Table 3 presents a comparison of the performance results obtained using the proposed novel collinearity feature with results reported in the literature. It is difficult to make a direct comparison between these results due to the different databases used for system evaluation and the novel and unique way that the challenge response mechanism is deployed in our proposed system. However, the results are very promising and indicate the potential of the proposed features and approach to substantially exceed current performance limits.

Table 3. FPR and FNR for various methods

The choice of operating points on the ROC curve that determines the balance between FPR and FNR should be set according to the needs of particular applications.

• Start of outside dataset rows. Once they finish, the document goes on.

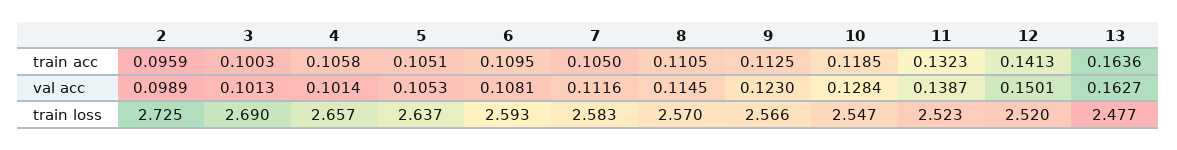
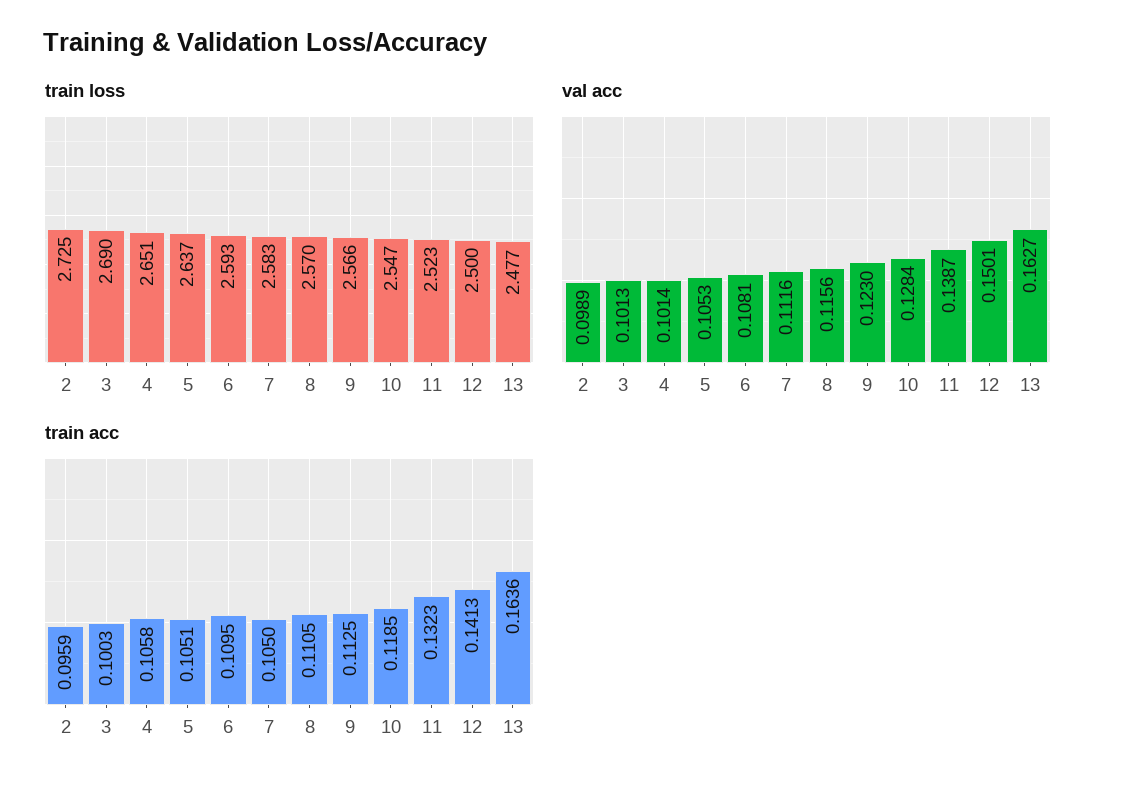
  {
    "train acc": {
      "2": 0.0959,
      "3": 0.1003,
      "4": 0.1058,
      "5": 0.1051,
      "6": 0.1095,
      "7": 0.105,
      "8": 0.1105,
      "9": 0.1125,
      "10": 0.1185,
      "11": 0.1323,
      "12": 0.1413,
      "13": 0.1636
    },
    "val acc": {
      "2": 0.0989,
      "3": 0.1013,
      "4": 0.1014,
      "5": 0.1053,
      "6": 0.1081,
      "7": 0.1116,
-     "8": 0.1145,
+     "8": 0.1156,
      "9": 0.123,
      "10": 0.1284,
      "11": 0.1387,
      "12": 0.1501,
      "13": 0.1627
    },
    "train loss": {
      "2": 2.725,
      "3": 2.69,
-     "4": 2.657,
+     "4": 2.651,
      "5": 2.637,
      "6": 2.593,
      "7": 2.583,
      "8": 2.57,
      "9": 2.566,
      "10": 2.547,
      "11": 2.523,
-     "12": 2.52,
+     "12": 2.5,
      "13": 2.477
    }
  }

The proposed system allows for considerable flexibility in adjusting the system parameters to meet the needs of different applications.

4 Conclusion

This work reports on an investigation of novel gaze-based features for liveness detection on mobile devices. The research extends the authors’ previous works on gaze-based presentation attack detection using enhanced features, mobile device geometry and additional attack artefacts. The work explored not only presentation of static photographs using another mobile device as the attack instrument but also the use of 2D and 3D masks representing different attack effort levels required by potential attackers. An important part of this work was evaluating the system with a large database (80 subjects) of genuine and attack presentations simulating mobile access scenarios.

The main conclusion of this investigation is to suggest that gaze information when captured in smaller device geometries such as those available on mobile phones has the potential to discriminate between genuine and subversive attempts.